Traduzione di Maria Grazia Mauti. Tratto da http://www.equalitynow.org/survivorstories.

Quando le persone pensano alla tratta spesso pensano allo sfruttamento economico del sesso, in cui i trafficanti e i pimps guadagnano denaro dallo sfruttamento degli esseri umani.  Tuttavia , secondo il Protocollo di Palermo[1], l’accordo internazionale sulla definizione di traffico di persone non richiede necessariamente che abbia luogo uno scambio economico.

Nell’ Uganda devastato dalla guerra, il sequestro di ragazzi per divenire bambini soldato è stato largamente documentato. Tuttavia il destino di migliaia di ragazze ugandesi, che sono state sequestrate e sfruttate sessualmente, costrette a divenire schiave sessuali per i ribelli e i soldati durante la guerra civile in Uganda, ha ricevuto meno attenzione.  Anche loro sono vittime del traffico e anche la loro voce deve essere ascoltata.

Da bambina la mia vita era bella e mi sentivo felice. Trascorrevo molti pomeriggi giocando a netball[2] e danzando con i miei amici. La casa della mia famiglia si trovava in Unyama, un villaggio fuori da Gulu, nel nord dell’Uganda. Sono la più giovane di quattro figli, due ragazzi e due ragazze. Da bambina aiutavo ad andare a prendere l’acqua e a cucinare per la mia famiglia ma andavo anche alle elementari. Mio padre non era mai a casa, così mia madre e mio nonno mi hanno cresciuta. Eravamo una famiglia felice che si amava.

“Quando avevo 10 anni, mi fecero sposare contro la mia volontà un comandante di brigata. La prima volta mi costrinse a fare sesso; sanguinai molto e piansi molto.”

- ATTIVITÀ A -
Rispondi a queste domande sul testo relativo alla tratta in Uganda:
(i) Che cosa non richiede necessariamente il Protocollo di Palermo nella definizione di traffico di persone?
(ii) In quale villaggio si trovava la casa della famiglia di chi racconta?
(iii) Da chi è stata cresciuta la persona che racconta?

Estratti del dataset:
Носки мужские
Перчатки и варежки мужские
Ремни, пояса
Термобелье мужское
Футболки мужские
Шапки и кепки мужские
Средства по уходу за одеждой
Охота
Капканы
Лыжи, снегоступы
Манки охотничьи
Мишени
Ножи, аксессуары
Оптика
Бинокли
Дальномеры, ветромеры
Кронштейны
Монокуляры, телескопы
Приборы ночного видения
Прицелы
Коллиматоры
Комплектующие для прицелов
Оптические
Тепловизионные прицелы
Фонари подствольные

- ATTIVITÀ B -
Estrai tutte le righe degli estratti del dataset riportati sopra e trascrivile identiche, dalla prima all'ultima.

- RISPOSTA A -
(i) Non richiede necessariamente che abbia luogo uno scambio economico.
(ii) A Unyama, un villaggio fuori da Gulu, nel nord dell'Uganda.
(iii) Dalla madre e dal nonno.

- RISPOSTA B -
Носки мужские
Перчатки и варежки мужские
Ремни, пояса
Термобелье мужское
Футболки мужские
Шапки и кепки мужские
Средства по уходу за одеждой
Охота
Капканы
Лыжи, снегоступы
Манки охотничьи
Мишени
Ножи, аксессуары
Оптика
Бинокли
Дальномеры, ветромеры
Кронштейны
Монокуляры, телескопы
Приборы ночного видения
Прицелы
Коллиматоры
Комплектующие для прицелов
Оптические
Тепловизионные прицелы
Фонари подствольные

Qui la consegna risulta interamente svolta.